Would You Fill Your Tank With Refined Scotch Whiskey Byproducts?
Photo: Celtic Renewables
I don’t have to tell you that gas prices are high across the United States right now. While I haven’t reached the point of considering alternatives, the landscape for sustainable fuels for internal combustion engines is changing. Porsche is investing millions of dollars into technology to capture carbon dioxide from the atmosphere and transform it into fuel. What if distilleries could collaborate with fuel refineries.
Celtic Renewables in Grangemouth, Scotland is a company that aims to produce biobutanol as a gasoline and diesel substitute for vehicles. The resources to refine the biobutanol would be sourced from byproducts from the production of Scotch malt whiskey. In 2017, the company created a fuel able to run in an unmodified engine. By October 2021, Celtic Renewable opened its first refinery with plans to build five more.
Biobutanol is chemically more similar to gasoline than ethanol and could theoretically wholly replace the traditional fuel. Though, no major automaker has ever certified that an engine in any of its models could safely operate long-term on 100 percent biobutanol. At the moment, biobutanol tends to be mixed with gasoline in a similar manner to ethanol.
There are a few other projects in Scotland similar to Celtic Renewables.

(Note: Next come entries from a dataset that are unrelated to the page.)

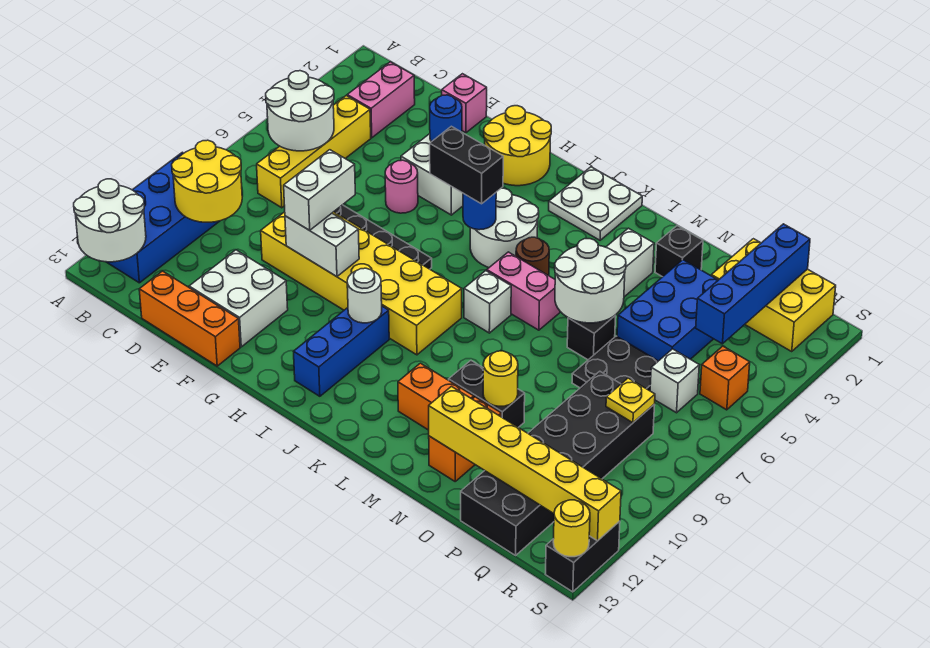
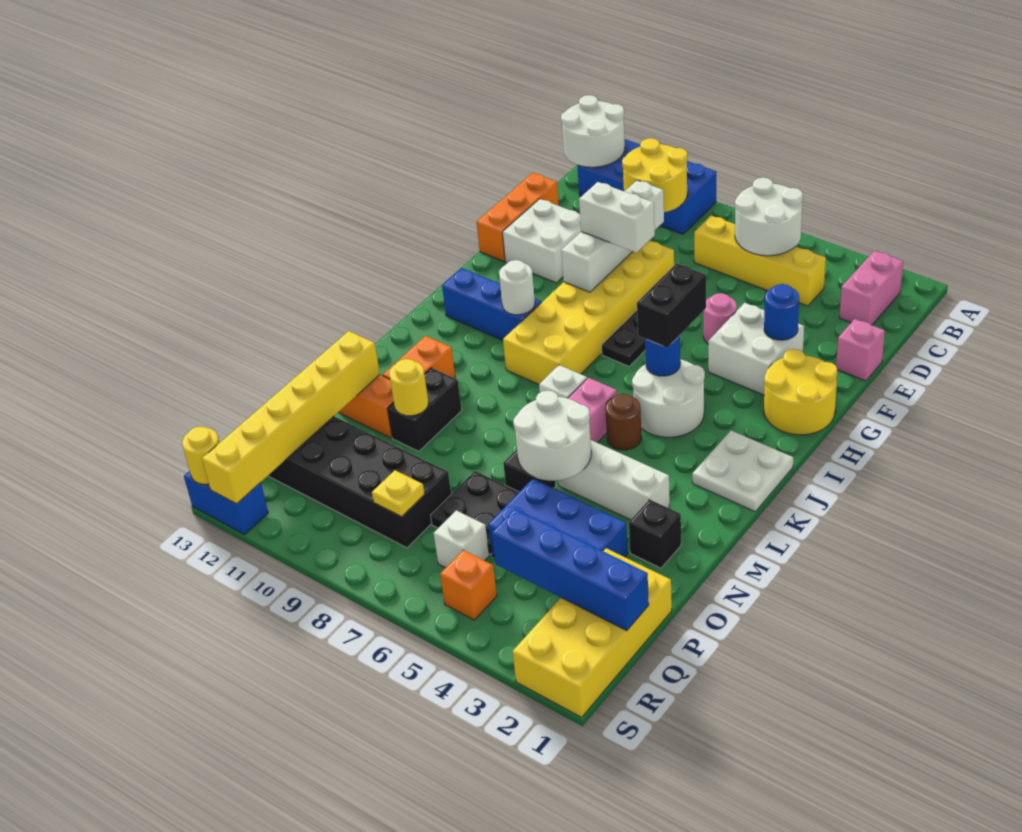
pink brick C2:C3 level 1 -> pink brick B2:C2 level 1
white brick F9:G9 level 2 -> white brick D9:G9 level 2
yellow brick P1:R2 level 1 -> yellow brick P1:S2 level 1
black brick S12:S13 level 1 -> blue brick S12:S13 level 1

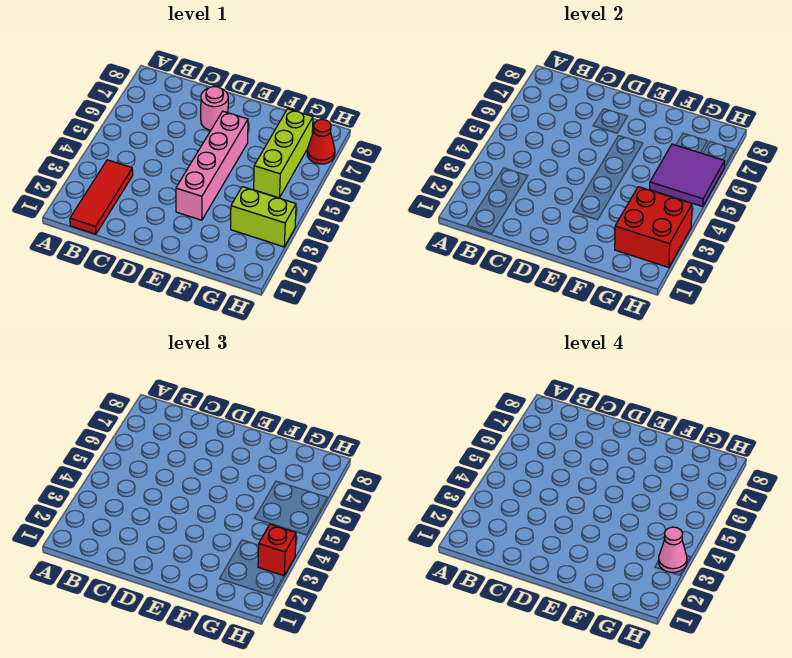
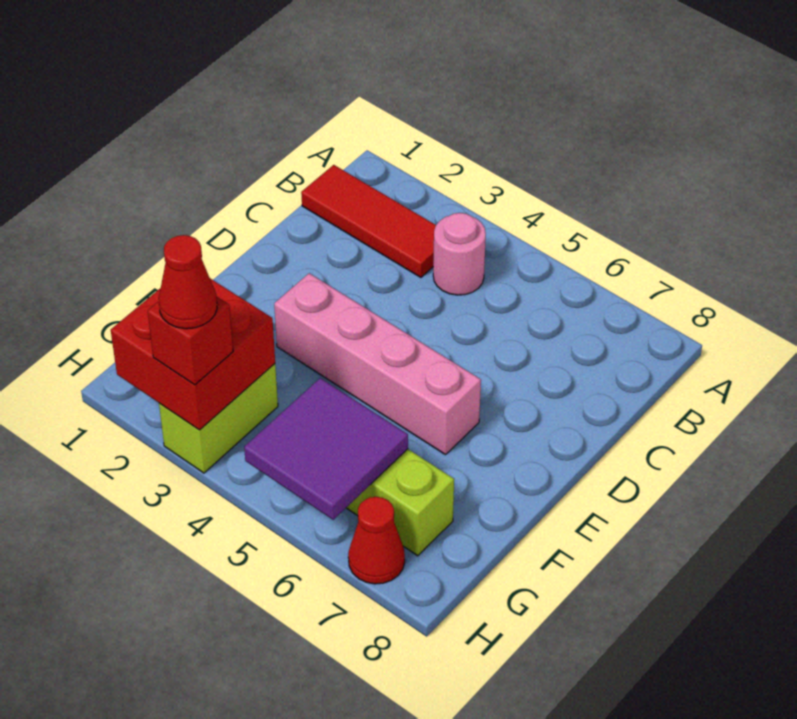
pink round brick D7 level 1 -> pink round brick B4 level 1
pink cone H3 level 4 -> red cone H3 level 4

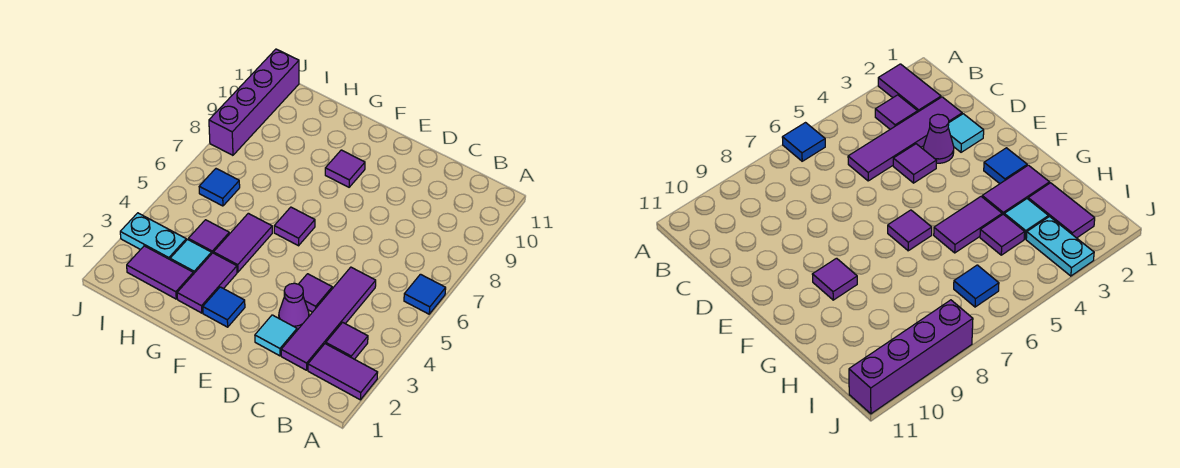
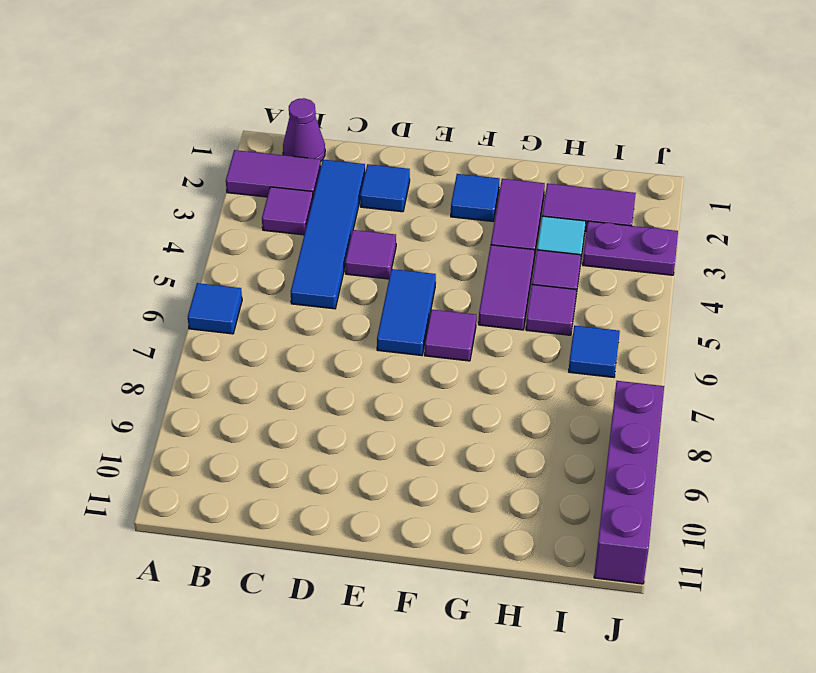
purple tile C2:C5 level 1 -> blue tile C2:C5 level 1
cyan tile D2 level 1 -> blue tile D2 level 1
purple cone D3 level 1 -> purple cone B1 level 1
none -> blue tile E5:E6 level 1
purple tile F9 level 1 -> purple tile H5 level 1
cyan plate I3:J3 level 1 -> purple plate I3:J3 level 1

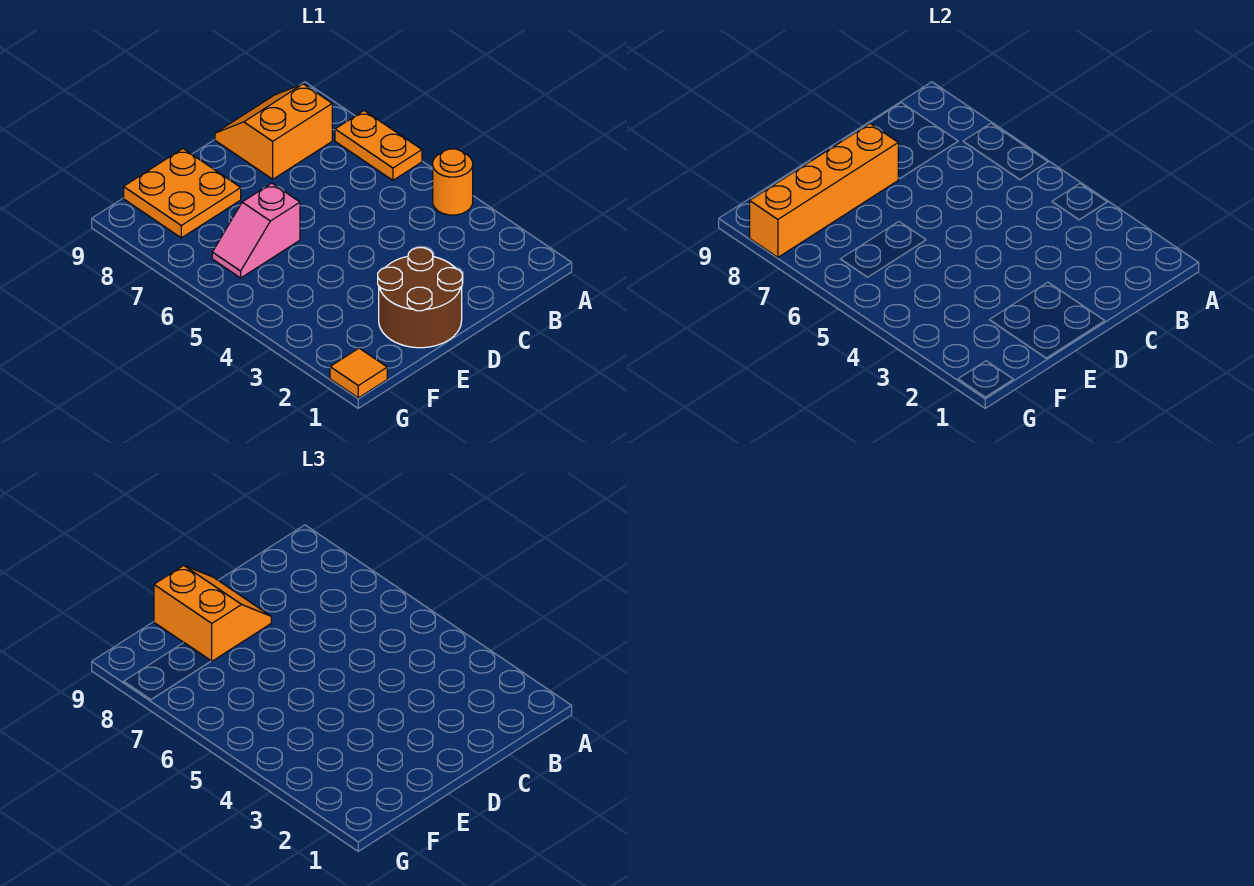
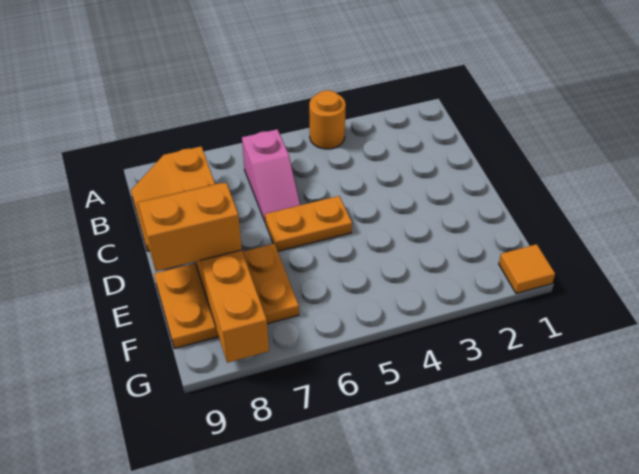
orange plate A6:A7 level 1 -> orange plate D5:D6 level 1
brown round brick D1:E2 level 1 -> none
pink slope E6:F6 level 1 top E -> pink slope B6:C6 level 1 top B
orange plate E8:F9 level 1 -> orange plate E7:F9 level 1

Scotch whiskey producer Glenfiddich in Dufftown has modified its fleet of delivery trucks to run on biogas, instead of biobutanol, made from whiskey byproducts. Glenfiddich claims that the biogas cut their fleet’s carbon dioxide emissions by over 95 percent.
The catch with biobutanol is that it would emit just as much carbon dioxide as gasoline. The reduction in greenhouse gases relative to gasoline is primarily the carbon dioxide absorbed by the barley grown to produce the whiskey. While well-intended, biobutanol’s sustainability relies on “closing the loop” and absorbing CO2 to offset emissions. Though, the distilleries might start price gouging us at the pump as well.